* What you will do
Could you continue the article about Kaiser Permanente CEO Bernard J. Tyson's views on U.S. healthcare, picking up after its last sentence?

* Given passage
Bernard J. Tyson, chairman and CEO of Oakland, Calif.-based Kaiser Permanente recently told Fortune he is more optimistic about the U.S. healthcare system now than ever been before, despite the possible dissolution of the Patient Protection and Affordable Care Act and other challenges.
While Mr. Tyson believes the future of healthcare is looking up, he did point out some issues that pose obstacles. Here are five key points from Mr. Tyson’s conversation with Fortune.
1. Medical institutions must shift focus from inputs to patient outcomes. Physician incentives and the fee-for-service model has been “all wrong” for developing a more affordable and effective system because of their emphasis on volume of services provided instead of value, according to Mr. Tyson.
Instead, to encourage an emphasis on value, at Kaiser, provider teams led by physician “quarterbacks” are paid with a flat salary and receive end-of-the-year bonuses if their patients have better health outcomes. According to Mr. Tyson, Kaiser’s patients under the age of 65 have substantially shorter inpatient hospital stays compared with the same population in other U.S. health systems.
2. Changing the way individuals approach their health will change the healthcare system. According to Mr. Tyson, America’s healthcare system today is a “fix-me system” in which patients seek hospital care when they are already ill. This approach is expensive and often too little too late in terms of medical interventions.
In changing the structure of incentives to reward the value of care and population health, medical professionals can become stronger advocates for people in making positive behavioral choices that will influence their health. Kaiser’s providers focus on diet, exercise, tobacco and alcohol use in discussions with patients, and deliver them with a “medical spin” that is effective in communicating their importance and getting patients to take their recommendations seriously, according to Fortune.

* The data
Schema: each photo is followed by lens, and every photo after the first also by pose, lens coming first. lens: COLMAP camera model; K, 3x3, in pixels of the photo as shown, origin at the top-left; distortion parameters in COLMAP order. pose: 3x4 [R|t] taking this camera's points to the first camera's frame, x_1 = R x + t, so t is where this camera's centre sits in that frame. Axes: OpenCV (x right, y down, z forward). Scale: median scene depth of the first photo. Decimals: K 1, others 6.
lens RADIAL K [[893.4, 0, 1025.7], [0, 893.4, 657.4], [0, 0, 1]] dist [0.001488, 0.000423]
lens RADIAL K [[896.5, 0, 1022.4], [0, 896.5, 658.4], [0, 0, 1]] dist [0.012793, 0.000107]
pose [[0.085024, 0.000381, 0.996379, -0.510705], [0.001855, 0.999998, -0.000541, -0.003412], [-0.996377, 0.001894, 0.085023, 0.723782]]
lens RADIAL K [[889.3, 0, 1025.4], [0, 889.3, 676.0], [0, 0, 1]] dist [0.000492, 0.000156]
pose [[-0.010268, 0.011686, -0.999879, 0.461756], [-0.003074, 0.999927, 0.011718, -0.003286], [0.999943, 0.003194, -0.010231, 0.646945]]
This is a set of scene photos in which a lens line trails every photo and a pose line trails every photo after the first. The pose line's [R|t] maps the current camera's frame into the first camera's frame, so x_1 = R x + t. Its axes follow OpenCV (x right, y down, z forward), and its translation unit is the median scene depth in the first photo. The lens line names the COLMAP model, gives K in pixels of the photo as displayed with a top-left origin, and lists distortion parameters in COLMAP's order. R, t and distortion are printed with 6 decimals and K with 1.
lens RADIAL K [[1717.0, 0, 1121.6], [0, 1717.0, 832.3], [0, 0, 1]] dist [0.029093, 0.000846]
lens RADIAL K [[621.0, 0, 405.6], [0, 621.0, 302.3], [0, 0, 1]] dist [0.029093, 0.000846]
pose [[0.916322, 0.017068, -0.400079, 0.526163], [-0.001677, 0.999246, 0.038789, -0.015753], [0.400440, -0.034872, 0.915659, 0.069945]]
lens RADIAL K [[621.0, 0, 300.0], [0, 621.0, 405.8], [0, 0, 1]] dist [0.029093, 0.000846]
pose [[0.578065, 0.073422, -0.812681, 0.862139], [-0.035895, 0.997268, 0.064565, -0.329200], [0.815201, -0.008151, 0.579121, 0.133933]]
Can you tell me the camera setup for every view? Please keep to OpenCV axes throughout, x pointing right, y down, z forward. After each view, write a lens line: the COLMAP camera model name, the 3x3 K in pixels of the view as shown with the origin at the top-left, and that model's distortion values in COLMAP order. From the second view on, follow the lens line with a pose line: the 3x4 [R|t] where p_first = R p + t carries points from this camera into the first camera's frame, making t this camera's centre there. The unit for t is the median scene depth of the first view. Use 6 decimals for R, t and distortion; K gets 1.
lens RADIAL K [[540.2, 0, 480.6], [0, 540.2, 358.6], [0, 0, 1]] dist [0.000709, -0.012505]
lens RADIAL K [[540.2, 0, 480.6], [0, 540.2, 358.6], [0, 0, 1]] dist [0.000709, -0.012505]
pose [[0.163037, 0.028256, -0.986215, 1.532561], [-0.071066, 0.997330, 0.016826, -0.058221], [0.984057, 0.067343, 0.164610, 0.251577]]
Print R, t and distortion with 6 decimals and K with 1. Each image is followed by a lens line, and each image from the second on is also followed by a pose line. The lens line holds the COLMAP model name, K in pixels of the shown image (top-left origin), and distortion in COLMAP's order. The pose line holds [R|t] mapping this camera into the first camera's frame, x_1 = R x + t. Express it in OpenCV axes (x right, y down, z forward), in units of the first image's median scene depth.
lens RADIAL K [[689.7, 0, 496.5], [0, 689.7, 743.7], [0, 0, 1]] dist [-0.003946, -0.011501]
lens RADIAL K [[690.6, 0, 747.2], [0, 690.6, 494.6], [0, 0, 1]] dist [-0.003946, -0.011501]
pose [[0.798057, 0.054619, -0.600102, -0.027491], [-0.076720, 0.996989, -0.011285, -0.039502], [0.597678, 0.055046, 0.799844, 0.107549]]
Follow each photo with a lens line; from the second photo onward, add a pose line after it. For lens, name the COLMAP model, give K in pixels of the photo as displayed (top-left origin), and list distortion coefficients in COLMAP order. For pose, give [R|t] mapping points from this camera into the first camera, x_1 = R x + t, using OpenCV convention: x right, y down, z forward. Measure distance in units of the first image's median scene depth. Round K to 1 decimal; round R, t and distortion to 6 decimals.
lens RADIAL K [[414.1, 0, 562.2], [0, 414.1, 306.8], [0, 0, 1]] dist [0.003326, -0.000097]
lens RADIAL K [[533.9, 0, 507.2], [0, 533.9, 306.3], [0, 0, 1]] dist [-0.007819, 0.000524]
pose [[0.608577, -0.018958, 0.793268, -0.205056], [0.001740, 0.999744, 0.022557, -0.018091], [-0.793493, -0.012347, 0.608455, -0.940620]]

* Reply
3. Embrace email. With a greater push toward population health management comes a greater responsibility for physicians and other providers to maintain more regular communication and support to patients in between and ahead of office visits. While this may seem like an expensive project, it doesn’t have to be.
According to Fortune, in 2014, Kaiser’s physicians conducted approximately 13 percent of the system’s medical appointments, 20 million appointments, as e-Visits via email. Mr. Tyson told Fortune he expects this number to grow. Kaiser is investing in video-conference technology that will improve the delivery of healthcare through digital check-ups, and patients have voiced satisfaction with it so far.
4. The U.S. must make interoperability a top priority. Mr. Tyson identified interoperability — or the lack thereof — as one of the U.S. healthcare system’s biggest inefficiencies. While the implementation of EHRs has the system taking steps in the right direction, too many hospitals don’t even have these capabilities yet, effectively rendering them as patient information islands.
5. The cost of drugs poses a major hurdle for progress. New medical research leading to more effective treatments for various complex conditions, though a remarkable advancement, poses a huge challenge in healthcare because the cost of specialty drugs is so high that patients often can’t afford them. At a system level, the cost of these drugs is unsustainable, Mr. Tyson told Fortune.